The internet offers children incredible opportunities to connect and collaborate with others. But how do we protect against cyber bullying?
Sticks ’n Stones, a multi-award winning, youth-led bullying prevention organisation announced a landmark partnership with Facebook in October to take a new online safety programme into high schools across New Zealand. The programme will see 500 ‘online advocates’ from more than 40 schools trained by Sticks ’n Stones to reach more than 15,000 young Kiwis in metropolitan, regional and remote communities.
With recent New Zealand studies highlighting education as one of the most critical drivers of change in positive online behaviour, Facebook’s support will significantly scale Sticks ‘n Stones’ existing work in schools to improve teen safety and wellbeing through peer-to-peer support
Young people move seamlessly between their online and offline lives so empowering teens to have positive experiences online also means supporting them with confidence and skills to use in everyday life.

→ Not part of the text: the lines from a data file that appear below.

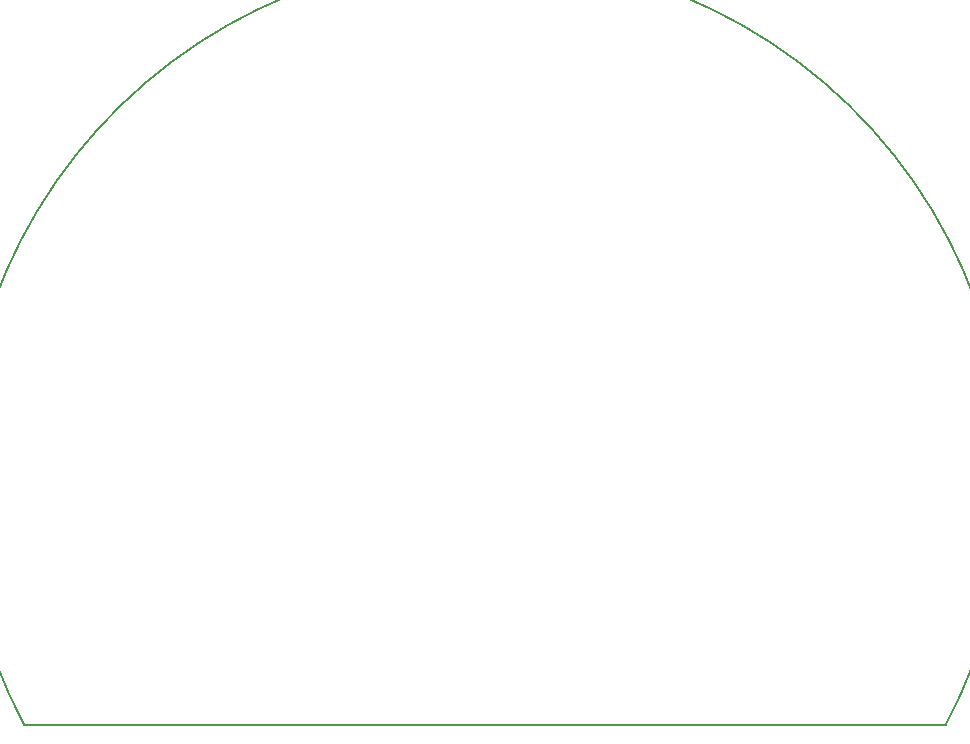
<source format=gbr>
%TF.GenerationSoftware,KiCad,Pcbnew,(5.1.10)-1*%
%TF.CreationDate,2021-07-04T19:20:50-04:00*%
%TF.ProjectId,SensorBoard,53656e73-6f72-4426-9f61-72642e6b6963,rev?*%
%TF.SameCoordinates,Original*%
%TF.FileFunction,Profile,NP*%
%FSLAX46Y46*%
G04 Gerber Fmt 4.6, Leading zero omitted, Abs format (unit mm)*
G04 Created by KiCad (PCBNEW (5.1.10)-1) date 2021-07-04 19:20:50*
%MOMM*%
%LPD*%
G01*
G04 APERTURE LIST*
%TA.AperFunction,Profile*%
%ADD10C,0.200000*%
%TD*%
G04 APERTURE END LIST*
D10*
X111000000Y-120800000D02*
X189000000Y-120800000D01*
X111000000Y-120800000D02*
G75*
G02*
X189000000Y-120800000I39000000J20800000D01*
G01*
M02*

</source>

One of the issues that has been identified as a key area of concern is cyberbullying. Bullying is not new but technology has certainly changed how it reaches and affects us. Most young people experiencing cyberbullying will also be experiencing bullying in person. This has a massive impact on their confidence and self-belief. What is also worrying is that almost half of young people experiencing bullying are not reaching out for help – they are keeping it to themselves, ignoring it and hoping it will go away.
Understanding the current obstacles for young people to ask for help as well as providing training and support to develop help-seeking skills are two priorities within the programmes. There is also an online help tool developed for young people by young people to offer judgment and jargon-free information if you are dealing with online harm or negativity – icon.org.nz (icon means in case of online negativity).
Providing ongoing support will, over time, help change norms, attitudes and behaviours that accept bullying behaviours (online or off) and is one of the goals of Sticks ’n Stones. A one-off presentation or workshop does not create sustainable change (no matter how inspiring or engaging).
The ‘online advocate’ partnership will harness the power of technology to enable the organisation to spread this work across the country.